Document passage →
++++++++

Reduced to nine boats and 128 men, Captain Napier led the remainder of his flotilla into the Ferry Branch, unaware of the fiasco behind him. Sticking close to the far shore—oars muffled as directed he slipped safely past Fort McHenry. Now he was passing Fort Babcock and soon would be opposite Fort Covington—two outlying strong points on the Ferry Branch. Here he planned to drop his hook and wait.
At Fort Babcock, Sailing Master John A. Webster cocked a shrewd ear to the roar of the British bomb vessels as they opened up at i A.M. It struck him that they were firing harder than ever and that this might mean trouble for him. He changed the charges in all six of his guns, this time doubleshotting them with eighteen-pound balls and grapeshot. Finally satisfied, he wrapped himself in a blanket and, despite the rain, lay down on the breastwork for a nap.
He was dreaming of home when he suddenly jerked awake. He could hear the unmistakable sound of oars and sweeps. Ordering the men to their posts, Webster peered into the night, noticed an occasional dim light moving up the Ferry Branch about two hundred yards offshore. He quickly checked the priming and personally trained each of the guns, then gave the signal to open fire by shooting his pistol in the air. Just before 2 A.M. the battery thundered into action.

++++++++

(Stored dataset items)
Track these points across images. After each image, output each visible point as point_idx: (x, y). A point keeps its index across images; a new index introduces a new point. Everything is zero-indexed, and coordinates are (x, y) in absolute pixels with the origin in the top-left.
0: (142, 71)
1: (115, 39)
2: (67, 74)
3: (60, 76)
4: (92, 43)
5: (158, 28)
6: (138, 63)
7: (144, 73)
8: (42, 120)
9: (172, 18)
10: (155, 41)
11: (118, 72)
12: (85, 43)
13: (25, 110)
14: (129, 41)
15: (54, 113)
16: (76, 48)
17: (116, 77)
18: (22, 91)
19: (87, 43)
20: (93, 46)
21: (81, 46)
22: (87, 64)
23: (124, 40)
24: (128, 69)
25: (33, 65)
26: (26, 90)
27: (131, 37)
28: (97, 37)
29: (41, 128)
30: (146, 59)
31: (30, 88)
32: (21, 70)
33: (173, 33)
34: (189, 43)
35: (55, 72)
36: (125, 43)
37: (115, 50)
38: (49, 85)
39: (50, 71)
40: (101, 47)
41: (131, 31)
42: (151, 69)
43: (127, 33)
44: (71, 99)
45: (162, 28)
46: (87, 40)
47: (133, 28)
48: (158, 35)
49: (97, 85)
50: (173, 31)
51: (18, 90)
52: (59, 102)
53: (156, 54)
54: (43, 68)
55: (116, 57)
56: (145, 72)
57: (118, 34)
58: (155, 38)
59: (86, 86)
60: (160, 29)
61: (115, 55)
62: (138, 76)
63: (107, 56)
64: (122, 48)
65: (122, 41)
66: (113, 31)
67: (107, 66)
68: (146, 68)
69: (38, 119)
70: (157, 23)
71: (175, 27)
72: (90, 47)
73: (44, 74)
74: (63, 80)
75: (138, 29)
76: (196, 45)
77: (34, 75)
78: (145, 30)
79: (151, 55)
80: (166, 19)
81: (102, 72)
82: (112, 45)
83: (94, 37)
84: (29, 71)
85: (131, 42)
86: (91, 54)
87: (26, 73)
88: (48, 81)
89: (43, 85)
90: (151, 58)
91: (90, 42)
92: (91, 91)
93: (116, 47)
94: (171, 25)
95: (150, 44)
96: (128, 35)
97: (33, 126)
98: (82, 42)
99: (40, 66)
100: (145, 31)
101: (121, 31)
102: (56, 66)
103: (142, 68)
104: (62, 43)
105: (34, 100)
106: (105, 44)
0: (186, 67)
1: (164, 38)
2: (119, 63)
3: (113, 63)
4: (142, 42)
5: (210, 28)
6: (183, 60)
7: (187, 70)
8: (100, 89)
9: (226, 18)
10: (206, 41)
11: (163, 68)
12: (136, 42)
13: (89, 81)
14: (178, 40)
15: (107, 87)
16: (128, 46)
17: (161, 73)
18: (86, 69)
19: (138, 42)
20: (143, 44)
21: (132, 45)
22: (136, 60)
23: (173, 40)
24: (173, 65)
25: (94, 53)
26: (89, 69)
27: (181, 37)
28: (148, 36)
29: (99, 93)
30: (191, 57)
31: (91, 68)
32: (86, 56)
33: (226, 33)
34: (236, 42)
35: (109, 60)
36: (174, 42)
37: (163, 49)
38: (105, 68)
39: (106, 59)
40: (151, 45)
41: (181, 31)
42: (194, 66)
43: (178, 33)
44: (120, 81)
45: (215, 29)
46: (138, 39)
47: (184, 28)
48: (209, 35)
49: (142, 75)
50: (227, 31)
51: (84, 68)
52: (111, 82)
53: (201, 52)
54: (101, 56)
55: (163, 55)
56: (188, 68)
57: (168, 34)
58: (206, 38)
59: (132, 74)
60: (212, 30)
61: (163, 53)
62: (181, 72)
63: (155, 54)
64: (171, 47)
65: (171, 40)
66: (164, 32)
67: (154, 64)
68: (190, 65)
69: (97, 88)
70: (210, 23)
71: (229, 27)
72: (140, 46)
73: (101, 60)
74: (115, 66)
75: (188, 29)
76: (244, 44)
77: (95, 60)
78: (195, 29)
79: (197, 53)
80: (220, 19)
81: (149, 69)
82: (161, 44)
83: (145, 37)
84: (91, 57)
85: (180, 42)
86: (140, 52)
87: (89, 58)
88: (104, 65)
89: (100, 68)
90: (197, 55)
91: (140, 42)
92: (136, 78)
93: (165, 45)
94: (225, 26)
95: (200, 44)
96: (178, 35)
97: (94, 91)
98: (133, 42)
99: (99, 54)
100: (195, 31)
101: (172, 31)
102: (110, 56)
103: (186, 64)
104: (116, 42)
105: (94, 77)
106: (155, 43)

++++++++

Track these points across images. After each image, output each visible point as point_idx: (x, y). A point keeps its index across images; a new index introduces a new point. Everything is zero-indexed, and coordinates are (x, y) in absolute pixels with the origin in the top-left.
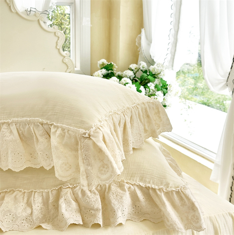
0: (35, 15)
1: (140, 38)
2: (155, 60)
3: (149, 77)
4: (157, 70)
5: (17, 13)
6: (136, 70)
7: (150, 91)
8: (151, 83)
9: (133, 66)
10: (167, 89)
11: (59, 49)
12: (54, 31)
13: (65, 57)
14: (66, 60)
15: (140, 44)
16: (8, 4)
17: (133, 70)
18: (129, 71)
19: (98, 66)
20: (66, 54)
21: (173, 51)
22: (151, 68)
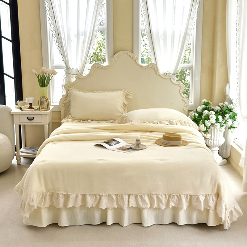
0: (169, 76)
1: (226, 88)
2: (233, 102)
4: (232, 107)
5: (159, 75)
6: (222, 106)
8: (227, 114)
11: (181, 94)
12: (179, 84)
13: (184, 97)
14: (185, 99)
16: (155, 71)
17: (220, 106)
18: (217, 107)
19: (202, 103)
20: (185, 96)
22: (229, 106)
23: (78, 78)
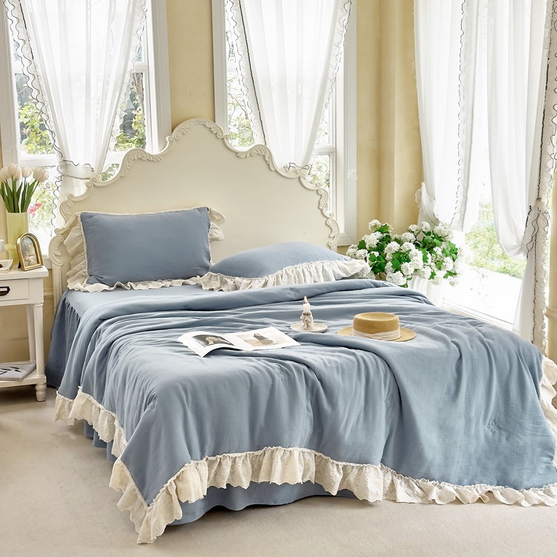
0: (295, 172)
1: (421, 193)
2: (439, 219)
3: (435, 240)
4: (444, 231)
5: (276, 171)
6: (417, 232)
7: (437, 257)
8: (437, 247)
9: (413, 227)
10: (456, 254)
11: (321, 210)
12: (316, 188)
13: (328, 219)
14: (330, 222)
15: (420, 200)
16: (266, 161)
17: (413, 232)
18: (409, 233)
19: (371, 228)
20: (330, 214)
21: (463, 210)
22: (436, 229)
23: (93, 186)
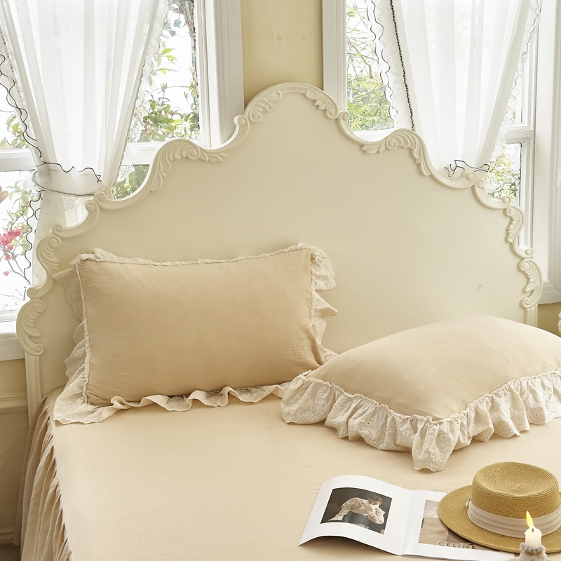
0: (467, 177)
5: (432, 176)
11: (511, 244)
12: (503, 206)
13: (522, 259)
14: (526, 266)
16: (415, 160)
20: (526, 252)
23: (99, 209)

++++++++

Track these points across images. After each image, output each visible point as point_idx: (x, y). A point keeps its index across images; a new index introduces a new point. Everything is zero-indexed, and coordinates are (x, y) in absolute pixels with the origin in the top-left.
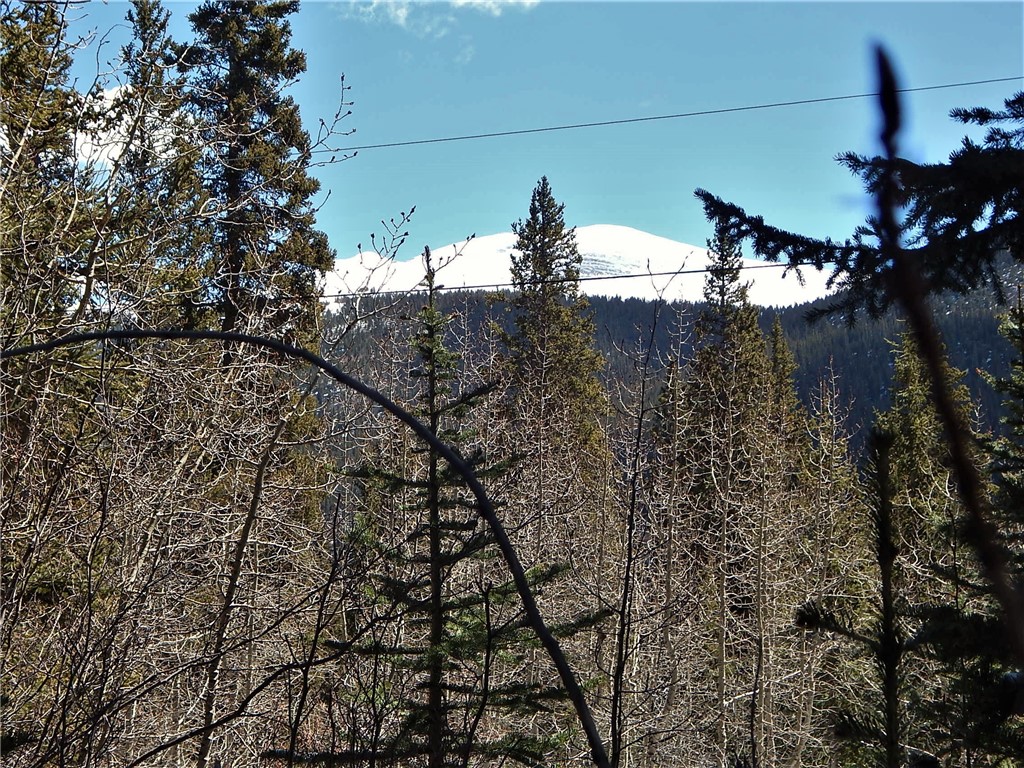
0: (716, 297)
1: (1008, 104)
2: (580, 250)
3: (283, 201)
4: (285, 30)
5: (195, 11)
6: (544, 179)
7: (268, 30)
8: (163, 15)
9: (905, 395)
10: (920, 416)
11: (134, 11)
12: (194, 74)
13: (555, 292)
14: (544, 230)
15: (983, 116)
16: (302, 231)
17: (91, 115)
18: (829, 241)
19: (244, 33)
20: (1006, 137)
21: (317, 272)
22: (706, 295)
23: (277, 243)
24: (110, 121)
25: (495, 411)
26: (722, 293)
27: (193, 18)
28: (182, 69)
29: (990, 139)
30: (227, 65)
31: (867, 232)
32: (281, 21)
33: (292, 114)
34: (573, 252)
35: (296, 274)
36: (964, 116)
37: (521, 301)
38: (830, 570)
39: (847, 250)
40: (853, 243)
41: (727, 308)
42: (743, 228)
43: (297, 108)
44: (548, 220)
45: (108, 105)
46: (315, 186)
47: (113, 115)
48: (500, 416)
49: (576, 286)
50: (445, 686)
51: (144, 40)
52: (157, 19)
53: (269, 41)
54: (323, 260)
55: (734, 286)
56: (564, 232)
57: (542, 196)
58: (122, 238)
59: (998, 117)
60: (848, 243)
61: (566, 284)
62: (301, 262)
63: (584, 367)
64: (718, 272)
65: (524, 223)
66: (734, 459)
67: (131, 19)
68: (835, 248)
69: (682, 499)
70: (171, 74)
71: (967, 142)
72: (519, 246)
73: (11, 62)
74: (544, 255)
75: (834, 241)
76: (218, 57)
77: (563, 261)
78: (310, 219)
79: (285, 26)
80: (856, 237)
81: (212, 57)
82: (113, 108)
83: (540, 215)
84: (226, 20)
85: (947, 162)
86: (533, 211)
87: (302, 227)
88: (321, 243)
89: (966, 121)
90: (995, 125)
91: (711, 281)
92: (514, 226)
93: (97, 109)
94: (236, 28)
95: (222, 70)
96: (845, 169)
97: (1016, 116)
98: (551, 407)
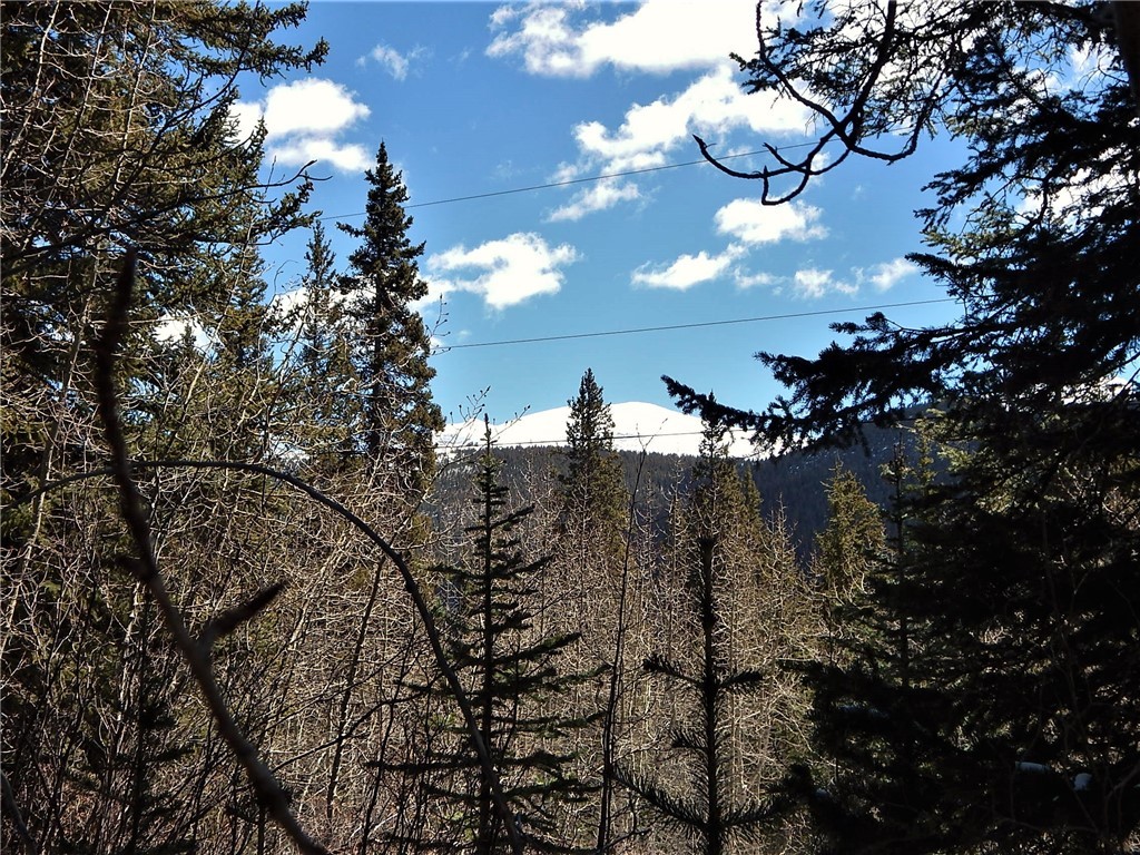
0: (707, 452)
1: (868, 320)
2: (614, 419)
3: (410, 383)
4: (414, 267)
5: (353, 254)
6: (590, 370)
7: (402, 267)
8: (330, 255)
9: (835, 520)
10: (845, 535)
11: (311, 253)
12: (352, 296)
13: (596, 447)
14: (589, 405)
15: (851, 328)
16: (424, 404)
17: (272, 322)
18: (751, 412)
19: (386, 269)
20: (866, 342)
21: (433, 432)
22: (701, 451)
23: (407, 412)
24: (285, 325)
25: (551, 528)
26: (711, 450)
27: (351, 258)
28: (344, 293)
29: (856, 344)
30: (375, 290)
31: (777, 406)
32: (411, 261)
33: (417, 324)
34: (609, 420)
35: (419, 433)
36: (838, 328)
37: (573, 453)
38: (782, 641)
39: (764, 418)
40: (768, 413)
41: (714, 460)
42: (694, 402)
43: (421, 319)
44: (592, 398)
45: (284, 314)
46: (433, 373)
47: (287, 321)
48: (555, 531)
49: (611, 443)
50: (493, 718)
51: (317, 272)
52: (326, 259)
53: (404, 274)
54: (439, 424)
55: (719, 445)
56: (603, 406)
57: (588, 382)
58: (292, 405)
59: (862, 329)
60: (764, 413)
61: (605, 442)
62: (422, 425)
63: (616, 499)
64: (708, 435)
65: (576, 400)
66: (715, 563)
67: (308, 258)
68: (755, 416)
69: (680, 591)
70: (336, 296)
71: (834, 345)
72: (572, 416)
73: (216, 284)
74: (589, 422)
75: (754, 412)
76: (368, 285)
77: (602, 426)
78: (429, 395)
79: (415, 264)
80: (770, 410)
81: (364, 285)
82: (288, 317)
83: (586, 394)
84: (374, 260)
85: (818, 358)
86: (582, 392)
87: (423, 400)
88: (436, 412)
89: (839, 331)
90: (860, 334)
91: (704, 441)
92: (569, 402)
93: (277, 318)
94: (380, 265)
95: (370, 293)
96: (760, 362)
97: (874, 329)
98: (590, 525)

++++++++

In the Ferry Branch account, why did Webster change the charges in his six guns? Answer in one to three sentences. These entries were taken from a separate source.

Exercise solution →
Webster noticed that the British bomb vessels were firing harder than ever, and it struck him that this might mean trouble for him at Fort Babcock. He therefore doubleshotted all six guns with eighteen-pound balls and grapeshot.